1) Discuss your role in the group project
This week, I’m going to post a video for you! Sit back and relax for a minute! (Or nine…)
Team projects are always a massive undertaking. Even if you can clearly delineate tasks, there still has to be a consolidation phase.
Our team met in person on February 4th. We wanted to get started immediately, knowing how much work we had to accomplish in a week.
We used the hour and a half meeting to come up with a design for the course, and quickly hit upon some key elements that stayed in our design: the use of pretests and post-tests with lectures, and the realization that synchronous discussion meetings would be the best way to go to keep the time-commitment down for the students. (Posting to boards asynchronously takes an enormous amount of time, if you are going to do it right.)
We started the meeting at 9:00 PM after ETEC 544. Here’s a shot of the board before we left the CSUSB campus at around 10:30 PM on Tuesday:
We spent the time going over the assignment and coming up with a design, but we decided we would divide up the tasks later over email, after everyone listened to the Talkshoe podcast a second time.
When that division of labor came up, I became the editor and owner of the process of consolidating the course design document (created by Hye su) with the development plan document (created by Tsai), and was going to start the Trello prototype cards (which I would then hand off to Meng to complete), and would create the mock-up web site pages that would describe how the students would interact with lecture pretests, post-tests, submission forms, evaluation forms, and the synchronous discussion forum. I’m also well-versed in using Microsoft Visio, so I would be helping to create some of the diagrams and timelines.
I’m actually pretty proud of the flow chart I created for the creation of media for this course, which you can view here: Resource Flow Chart
For the mock-up web pages, I used Mockingbird. (https://gomockingbird.com/mockingbird/#3k5kaff/uyIKHm) For $9 a month, I figured I couldn’t go wrong! I am now using this site for work, and for my 544 class as well, and it’s fully collaborative. You can see all of the mock-up pages I did for our 541 project by clicking through the different pages, if you are curious.
To create the rough-in of the course calendar, I used this site (http://www.pdfcalendar.com/12-weeks/), and then added in all of the information from the UNC Chapel Hill Academic year and the specific tasks for the course using Adobe Acrobat Pro. Here’s the result: Course Calendar
And, of course, our entire course Prototype was made with Trello. (https://trello.com/)

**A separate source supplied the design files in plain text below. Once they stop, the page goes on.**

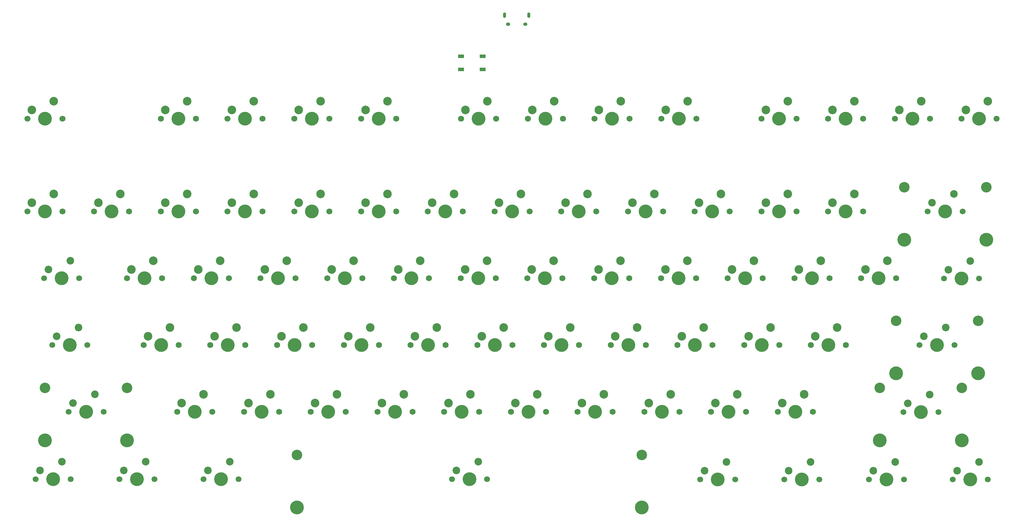
<source format=gbr>
%TF.GenerationSoftware,KiCad,Pcbnew,8.0.3*%
%TF.CreationDate,2024-06-29T11:43:36-07:00*%
%TF.ProjectId,CustomKeyboard,43757374-6f6d-44b6-9579-626f6172642e,rev?*%
%TF.SameCoordinates,Original*%
%TF.FileFunction,Soldermask,Top*%
%TF.FilePolarity,Negative*%
%FSLAX46Y46*%
G04 Gerber Fmt 4.6, Leading zero omitted, Abs format (unit mm)*
G04 Created by KiCad (PCBNEW 8.0.3) date 2024-06-29 11:43:36*
%MOMM*%
%LPD*%
G01*
G04 APERTURE LIST*
%ADD10C,1.750000*%
%ADD11C,4.000000*%
%ADD12C,2.500000*%
%ADD13C,1.700000*%
%ADD14C,2.200000*%
%ADD15O,0.890000X1.550000*%
%ADD16O,1.250000X0.950000*%
%ADD17C,3.050000*%
%ADD18R,1.700000X1.000000*%
G04 APERTURE END LIST*
D10*
%TO.C,SW_M1*%
X196670000Y-131100000D03*
D11*
X201750000Y-131100000D03*
D10*
X206830000Y-131100000D03*
D12*
X197940000Y-128560000D03*
X204290000Y-126020000D03*
%TD*%
D10*
%TO.C,SW_F10*%
X269320000Y-46000000D03*
D11*
X274400000Y-46000000D03*
D10*
X279480000Y-46000000D03*
D12*
X270590000Y-43460000D03*
X276940000Y-40920000D03*
%TD*%
D10*
%TO.C,SW_F4*%
X133870000Y-46000000D03*
D11*
X138950000Y-46000000D03*
D10*
X144030000Y-46000000D03*
D12*
X135140000Y-43460000D03*
X141490000Y-40920000D03*
%TD*%
D13*
%TO.C,SW_LALT1*%
X88220000Y-150600000D03*
D11*
X93300000Y-150600000D03*
D13*
X98380000Y-150600000D03*
D14*
X95840000Y-145520000D03*
X89490000Y-148060000D03*
%TD*%
D10*
%TO.C,SW_0*%
X230620000Y-72900000D03*
D11*
X235700000Y-72900000D03*
D10*
X240780000Y-72900000D03*
D12*
X231890000Y-70360000D03*
X238240000Y-67820000D03*
%TD*%
D10*
%TO.C,SW_U1*%
X182120000Y-92300000D03*
D11*
X187200000Y-92300000D03*
D10*
X192280000Y-92300000D03*
D12*
X183390000Y-89760000D03*
X189740000Y-87220000D03*
%TD*%
D10*
%TO.C,SW_F6*%
X182245000Y-46000000D03*
D11*
X187325000Y-46000000D03*
D10*
X192405000Y-46000000D03*
D12*
X183515000Y-43460000D03*
X189865000Y-40920000D03*
%TD*%
D10*
%TO.C,SW_\u002C1*%
X216020000Y-131100000D03*
D11*
X221100000Y-131100000D03*
D10*
X226180000Y-131100000D03*
D12*
X217290000Y-128560000D03*
X223640000Y-126020000D03*
%TD*%
D10*
%TO.C,SW_[1*%
X259520000Y-92300000D03*
D11*
X264600000Y-92300000D03*
D10*
X269680000Y-92300000D03*
D12*
X260790000Y-89760000D03*
X267140000Y-87220000D03*
%TD*%
D10*
%TO.C,SW_H1*%
X167570000Y-111700000D03*
D11*
X172650000Y-111700000D03*
D10*
X177730000Y-111700000D03*
D12*
X168840000Y-109160000D03*
X175190000Y-106620000D03*
%TD*%
D10*
%TO.C,SW_P1*%
X240170000Y-92300000D03*
D11*
X245250000Y-92300000D03*
D10*
X250330000Y-92300000D03*
D12*
X241440000Y-89760000D03*
X247790000Y-87220000D03*
%TD*%
D10*
%TO.C,SW_F5*%
X162895000Y-46000000D03*
D11*
X167975000Y-46000000D03*
D10*
X173055000Y-46000000D03*
D12*
X164165000Y-43460000D03*
X170515000Y-40920000D03*
%TD*%
D10*
%TO.C,SW_L1*%
X225620000Y-111700000D03*
D11*
X230700000Y-111700000D03*
D10*
X235780000Y-111700000D03*
D12*
X226890000Y-109160000D03*
X233240000Y-106620000D03*
%TD*%
D15*
%TO.C,J1*%
X175475000Y-15900000D03*
D16*
X176475000Y-18600000D03*
X181475000Y-18600000D03*
D15*
X182475000Y-15900000D03*
%TD*%
D10*
%TO.C,SW_I1*%
X201470000Y-92300000D03*
D11*
X206550000Y-92300000D03*
D10*
X211630000Y-92300000D03*
D12*
X202740000Y-89760000D03*
X209090000Y-87220000D03*
%TD*%
D10*
%TO.C,SW_A1*%
X70820000Y-111700000D03*
D11*
X75900000Y-111700000D03*
D10*
X80980000Y-111700000D03*
D12*
X72090000Y-109160000D03*
X78440000Y-106620000D03*
%TD*%
D10*
%TO.C,SW_F8*%
X220945000Y-46000000D03*
D11*
X226025000Y-46000000D03*
D10*
X231105000Y-46000000D03*
D12*
X222215000Y-43460000D03*
X228565000Y-40920000D03*
%TD*%
D17*
%TO.C,SW_SPACE1*%
X115300000Y-143642500D03*
D11*
X115300000Y-158882500D03*
D13*
X160220000Y-150642500D03*
D11*
X165300000Y-150642500D03*
D13*
X170380000Y-150642500D03*
D17*
X215300000Y-143642500D03*
D11*
X215300000Y-158882500D03*
D14*
X167840000Y-145562500D03*
X161490000Y-148102500D03*
%TD*%
D10*
%TO.C,SW_W1*%
X85370000Y-92300000D03*
D11*
X90450000Y-92300000D03*
D10*
X95530000Y-92300000D03*
D12*
X86640000Y-89760000D03*
X92990000Y-87220000D03*
%TD*%
D10*
%TO.C,SW_V1*%
X138620000Y-131100000D03*
D11*
X143700000Y-131100000D03*
D10*
X148780000Y-131100000D03*
D12*
X139890000Y-128560000D03*
X146240000Y-126020000D03*
%TD*%
D10*
%TO.C,SW_ESC1*%
X37120000Y-46000000D03*
D11*
X42200000Y-46000000D03*
D10*
X47280000Y-46000000D03*
D12*
X38390000Y-43460000D03*
X44740000Y-40920000D03*
%TD*%
D10*
%TO.C,SW_6*%
X153220000Y-72900000D03*
D11*
X158300000Y-72900000D03*
D10*
X163380000Y-72900000D03*
D12*
X154490000Y-70360000D03*
X160840000Y-67820000D03*
%TD*%
D10*
%TO.C,SW_N1*%
X177320000Y-131100000D03*
D11*
X182400000Y-131100000D03*
D10*
X187480000Y-131100000D03*
D12*
X178590000Y-128560000D03*
X184940000Y-126020000D03*
%TD*%
D10*
%TO.C,SW_4*%
X114520000Y-72900000D03*
D11*
X119600000Y-72900000D03*
D10*
X124680000Y-72900000D03*
D12*
X115790000Y-70360000D03*
X122140000Y-67820000D03*
%TD*%
D13*
%TO.C,SW_LCTRL1*%
X39520000Y-150600000D03*
D11*
X44600000Y-150600000D03*
D13*
X49680000Y-150600000D03*
D14*
X47140000Y-145520000D03*
X40790000Y-148060000D03*
%TD*%
D13*
%TO.C,SW_RCTRL1*%
X305420000Y-150700000D03*
D11*
X310500000Y-150700000D03*
D13*
X315580000Y-150700000D03*
D14*
X313040000Y-145620000D03*
X306690000Y-148160000D03*
%TD*%
D10*
%TO.C,SW_F7*%
X201595000Y-46000000D03*
D11*
X206675000Y-46000000D03*
D10*
X211755000Y-46000000D03*
D12*
X202865000Y-43460000D03*
X209215000Y-40920000D03*
%TD*%
D13*
%TO.C,SW_TAB1*%
X41920000Y-92300000D03*
D11*
X47000000Y-92300000D03*
D13*
X52080000Y-92300000D03*
D14*
X49540000Y-87220000D03*
X43190000Y-89760000D03*
%TD*%
D10*
%TO.C,SW_FKEY1*%
X128870000Y-111700000D03*
D11*
X133950000Y-111700000D03*
D10*
X139030000Y-111700000D03*
D12*
X130140000Y-109160000D03*
X136490000Y-106620000D03*
%TD*%
D13*
%TO.C,SW_RALT1*%
X232220000Y-150700000D03*
D11*
X237300000Y-150700000D03*
D13*
X242380000Y-150700000D03*
D14*
X239840000Y-145620000D03*
X233490000Y-148160000D03*
%TD*%
D10*
%TO.C,SW_.1*%
X235370000Y-131100000D03*
D11*
X240450000Y-131100000D03*
D10*
X245530000Y-131100000D03*
D12*
X236640000Y-128560000D03*
X242990000Y-126020000D03*
%TD*%
D10*
%TO.C,SW_F9*%
X249970000Y-46000000D03*
D11*
X255050000Y-46000000D03*
D10*
X260130000Y-46000000D03*
D12*
X251240000Y-43460000D03*
X257590000Y-40920000D03*
%TD*%
D17*
%TO.C,SW_BACK1*%
X291380000Y-65900000D03*
D11*
X291380000Y-81140000D03*
D13*
X298200000Y-72900000D03*
D11*
X303280000Y-72900000D03*
D13*
X308360000Y-72900000D03*
D17*
X315180000Y-65900000D03*
D11*
X315180000Y-81140000D03*
D14*
X305820000Y-67820000D03*
X299470000Y-70360000D03*
%TD*%
D10*
%TO.C,SW_7*%
X172570000Y-72900000D03*
D11*
X177650000Y-72900000D03*
D10*
X182730000Y-72900000D03*
D12*
X173840000Y-70360000D03*
X180190000Y-67820000D03*
%TD*%
D10*
%TO.C,SW_/1*%
X254720000Y-131100000D03*
D11*
X259800000Y-131100000D03*
D10*
X264880000Y-131100000D03*
D12*
X255990000Y-128560000D03*
X262340000Y-126020000D03*
%TD*%
D10*
%TO.C,SW_F1*%
X75820000Y-46000000D03*
D11*
X80900000Y-46000000D03*
D10*
X85980000Y-46000000D03*
D12*
X77090000Y-43460000D03*
X83440000Y-40920000D03*
%TD*%
D10*
%TO.C,SW_S1*%
X90170000Y-111700000D03*
D11*
X95250000Y-111700000D03*
D10*
X100330000Y-111700000D03*
D12*
X91440000Y-109160000D03*
X97790000Y-106620000D03*
%TD*%
D10*
%TO.C,SW_F3*%
X114520000Y-46000000D03*
D11*
X119600000Y-46000000D03*
D10*
X124680000Y-46000000D03*
D12*
X115790000Y-43460000D03*
X122140000Y-40920000D03*
%TD*%
D13*
%TO.C,SW_CAPS1*%
X44300000Y-111680000D03*
D11*
X49380000Y-111680000D03*
D13*
X54460000Y-111680000D03*
D14*
X51920000Y-106600000D03*
X45570000Y-109140000D03*
%TD*%
D10*
%TO.C,SW_3*%
X95170000Y-72900000D03*
D11*
X100250000Y-72900000D03*
D10*
X105330000Y-72900000D03*
D12*
X96440000Y-70360000D03*
X102790000Y-67820000D03*
%TD*%
D17*
%TO.C,SW_ENTER1*%
X288980000Y-104700000D03*
D11*
X288980000Y-119940000D03*
D13*
X295800000Y-111700000D03*
D11*
X300880000Y-111700000D03*
D13*
X305960000Y-111700000D03*
D17*
X312780000Y-104700000D03*
D11*
X312780000Y-119940000D03*
D14*
X303420000Y-106620000D03*
X297070000Y-109160000D03*
%TD*%
D10*
%TO.C,SW_-1*%
X249970000Y-72900000D03*
D11*
X255050000Y-72900000D03*
D10*
X260130000Y-72900000D03*
D12*
X251240000Y-70360000D03*
X257590000Y-67820000D03*
%TD*%
D10*
%TO.C,SW_Q1*%
X66020000Y-92300000D03*
D11*
X71100000Y-92300000D03*
D10*
X76180000Y-92300000D03*
D12*
X67290000Y-89760000D03*
X73640000Y-87220000D03*
%TD*%
D10*
%TO.C,SW_1*%
X56470000Y-72900000D03*
D11*
X61550000Y-72900000D03*
D10*
X66630000Y-72900000D03*
D12*
X57740000Y-70360000D03*
X64090000Y-67820000D03*
%TD*%
D10*
%TO.C,SW_E1*%
X104720000Y-92300000D03*
D11*
X109800000Y-92300000D03*
D10*
X114880000Y-92300000D03*
D12*
X105990000Y-89760000D03*
X112340000Y-87220000D03*
%TD*%
D13*
%TO.C,SW_LWIN1*%
X63820000Y-150600000D03*
D11*
X68900000Y-150600000D03*
D13*
X73980000Y-150600000D03*
D14*
X71440000Y-145520000D03*
X65090000Y-148060000D03*
%TD*%
D10*
%TO.C,SW_B1*%
X157970000Y-131100000D03*
D11*
X163050000Y-131100000D03*
D10*
X168130000Y-131100000D03*
D12*
X159240000Y-128560000D03*
X165590000Y-126020000D03*
%TD*%
D10*
%TO.C,SW_T1*%
X143420000Y-92300000D03*
D11*
X148500000Y-92300000D03*
D10*
X153580000Y-92300000D03*
D12*
X144690000Y-89760000D03*
X151040000Y-87220000D03*
%TD*%
D10*
%TO.C,SW_J1*%
X186920000Y-111700000D03*
D11*
X192000000Y-111700000D03*
D10*
X197080000Y-111700000D03*
D12*
X188190000Y-109160000D03*
X194540000Y-106620000D03*
%TD*%
D13*
%TO.C,SW_RC1*%
X281120000Y-150700000D03*
D11*
X286200000Y-150700000D03*
D13*
X291280000Y-150700000D03*
D14*
X288740000Y-145620000D03*
X282390000Y-148160000D03*
%TD*%
D10*
%TO.C,SW_F12*%
X308020000Y-46000000D03*
D11*
X313100000Y-46000000D03*
D10*
X318180000Y-46000000D03*
D12*
X309290000Y-43460000D03*
X315640000Y-40920000D03*
%TD*%
D10*
%TO.C,SW_'1*%
X264320000Y-111700000D03*
D11*
X269400000Y-111700000D03*
D10*
X274480000Y-111700000D03*
D12*
X265590000Y-109160000D03*
X271940000Y-106620000D03*
%TD*%
D10*
%TO.C,SW_9*%
X211270000Y-72900000D03*
D11*
X216350000Y-72900000D03*
D10*
X221430000Y-72900000D03*
D12*
X212540000Y-70360000D03*
X218890000Y-67820000D03*
%TD*%
D10*
%TO.C,SW_8*%
X191920000Y-72900000D03*
D11*
X197000000Y-72900000D03*
D10*
X202080000Y-72900000D03*
D12*
X193190000Y-70360000D03*
X199540000Y-67820000D03*
%TD*%
D10*
%TO.C,SW_5*%
X133870000Y-72900000D03*
D11*
X138950000Y-72900000D03*
D10*
X144030000Y-72900000D03*
D12*
X135140000Y-70360000D03*
X141490000Y-67820000D03*
%TD*%
D13*
%TO.C,SW_\u005C1*%
X302920000Y-92400000D03*
D11*
X308000000Y-92400000D03*
D13*
X313080000Y-92400000D03*
D14*
X310540000Y-87320000D03*
X304190000Y-89860000D03*
%TD*%
D10*
%TO.C,SW_O1*%
X220820000Y-92300000D03*
D11*
X225900000Y-92300000D03*
D10*
X230980000Y-92300000D03*
D12*
X222090000Y-89760000D03*
X228440000Y-87220000D03*
%TD*%
D10*
%TO.C,SW_;1*%
X244970000Y-111700000D03*
D11*
X250050000Y-111700000D03*
D10*
X255130000Y-111700000D03*
D12*
X246240000Y-109160000D03*
X252590000Y-106620000D03*
%TD*%
D10*
%TO.C,SW_K1*%
X206270000Y-111700000D03*
D11*
X211350000Y-111700000D03*
D10*
X216430000Y-111700000D03*
D12*
X207540000Y-109160000D03*
X213890000Y-106620000D03*
%TD*%
D10*
%TO.C,SW_F2*%
X95170000Y-46000000D03*
D11*
X100250000Y-46000000D03*
D10*
X105330000Y-46000000D03*
D12*
X96440000Y-43460000D03*
X102790000Y-40920000D03*
%TD*%
D13*
%TO.C,SW_RWIN1*%
X256620000Y-150700000D03*
D11*
X261700000Y-150700000D03*
D13*
X266780000Y-150700000D03*
D14*
X264240000Y-145620000D03*
X257890000Y-148160000D03*
%TD*%
D10*
%TO.C,SW_]1*%
X278870000Y-92300000D03*
D11*
X283950000Y-92300000D03*
D10*
X289030000Y-92300000D03*
D12*
X280140000Y-89760000D03*
X286490000Y-87220000D03*
%TD*%
D10*
%TO.C,SW_X1*%
X99920000Y-131100000D03*
D11*
X105000000Y-131100000D03*
D10*
X110080000Y-131100000D03*
D12*
X101190000Y-128560000D03*
X107540000Y-126020000D03*
%TD*%
D10*
%TO.C,SW_G1*%
X148220000Y-111700000D03*
D11*
X153300000Y-111700000D03*
D10*
X158380000Y-111700000D03*
D12*
X149490000Y-109160000D03*
X155840000Y-106620000D03*
%TD*%
D10*
%TO.C,SW_TILDE1*%
X37120000Y-72900000D03*
D11*
X42200000Y-72900000D03*
D10*
X47280000Y-72900000D03*
D12*
X38390000Y-70360000D03*
X44740000Y-67820000D03*
%TD*%
D10*
%TO.C,SW_2*%
X75820000Y-72900000D03*
D11*
X80900000Y-72900000D03*
D10*
X85980000Y-72900000D03*
D12*
X77090000Y-70360000D03*
X83440000Y-67820000D03*
%TD*%
D10*
%TO.C,SW_Y1*%
X162770000Y-92300000D03*
D11*
X167850000Y-92300000D03*
D10*
X172930000Y-92300000D03*
D12*
X164040000Y-89760000D03*
X170390000Y-87220000D03*
%TD*%
D10*
%TO.C,SW_D1*%
X109520000Y-111700000D03*
D11*
X114600000Y-111700000D03*
D10*
X119680000Y-111700000D03*
D12*
X110790000Y-109160000D03*
X117140000Y-106620000D03*
%TD*%
D10*
%TO.C,SW_C1*%
X119270000Y-131100000D03*
D11*
X124350000Y-131100000D03*
D10*
X129430000Y-131100000D03*
D12*
X120540000Y-128560000D03*
X126890000Y-126020000D03*
%TD*%
D10*
%TO.C,SW_=1*%
X269320000Y-72900000D03*
D11*
X274400000Y-72900000D03*
D10*
X279480000Y-72900000D03*
D12*
X270590000Y-70360000D03*
X276940000Y-67820000D03*
%TD*%
D10*
%TO.C,SW_Z1*%
X80570000Y-131100000D03*
D11*
X85650000Y-131100000D03*
D10*
X90730000Y-131100000D03*
D12*
X81840000Y-128560000D03*
X88190000Y-126020000D03*
%TD*%
D17*
%TO.C,SW_RSHIFT1*%
X284300000Y-124160000D03*
D11*
X284300000Y-139400000D03*
D13*
X291120000Y-131160000D03*
D11*
X296200000Y-131160000D03*
D13*
X301280000Y-131160000D03*
D17*
X308100000Y-124160000D03*
D11*
X308100000Y-139400000D03*
D14*
X298740000Y-126080000D03*
X292390000Y-128620000D03*
%TD*%
D10*
%TO.C,SW_R1*%
X124070000Y-92300000D03*
D11*
X129150000Y-92300000D03*
D10*
X134230000Y-92300000D03*
D12*
X125340000Y-89760000D03*
X131690000Y-87220000D03*
%TD*%
D10*
%TO.C,SW_F11*%
X288670000Y-46000000D03*
D11*
X293750000Y-46000000D03*
D10*
X298830000Y-46000000D03*
D12*
X289940000Y-43460000D03*
X296290000Y-40920000D03*
%TD*%
D18*
%TO.C,SW_RESET1*%
X169150000Y-31700000D03*
X162850000Y-31700000D03*
X169150000Y-27900000D03*
X162850000Y-27900000D03*
%TD*%
D17*
%TO.C,SW_LSHIFT1*%
X42220000Y-124100000D03*
D11*
X42220000Y-139340000D03*
D13*
X49040000Y-131100000D03*
D11*
X54120000Y-131100000D03*
D13*
X59200000Y-131100000D03*
D17*
X66020000Y-124100000D03*
D11*
X66020000Y-139340000D03*
D14*
X56660000Y-126020000D03*
X50310000Y-128560000D03*
%TD*%
M02*

</source>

2. Discuss your thoughts on the instructional design process in light of this project
I have to envision what I am going to build before I build it. That’s the engineer in me. I think, in this case, having a working prototype made it very easy to walk through the design from the student’s perspective, and get a feel for how it could work.
I had a blast creating the diagrams, creating the mock-up web pages, imagining how we could address the needs of the students, and found myself coming up with some cool ideas through this process. (One of which is allowing the students to create their own question banks from the readings, allowing them to create their own mock quizzes as a study aid for the final exam.)
As a team, we really stuck to our original design that we came up with together, and I think that really helped. It never felt like we were “changing horses in mid-stream”. We added to the design with some neat ideas, but we didn’t switch from synchronous discussions to asynchronous discussion boards, for instance.
I really enjoyed working with my team. Building a prototype was beyond the scope of the project, but it was so helpful to really envision the project. I wish that we could have made our presentation to Dr. Hunziker, to show him our vision of how the course could work and to get his feedback on our design proposal.
Maybe you could play the role of Dr. Hunziker and give us feedback?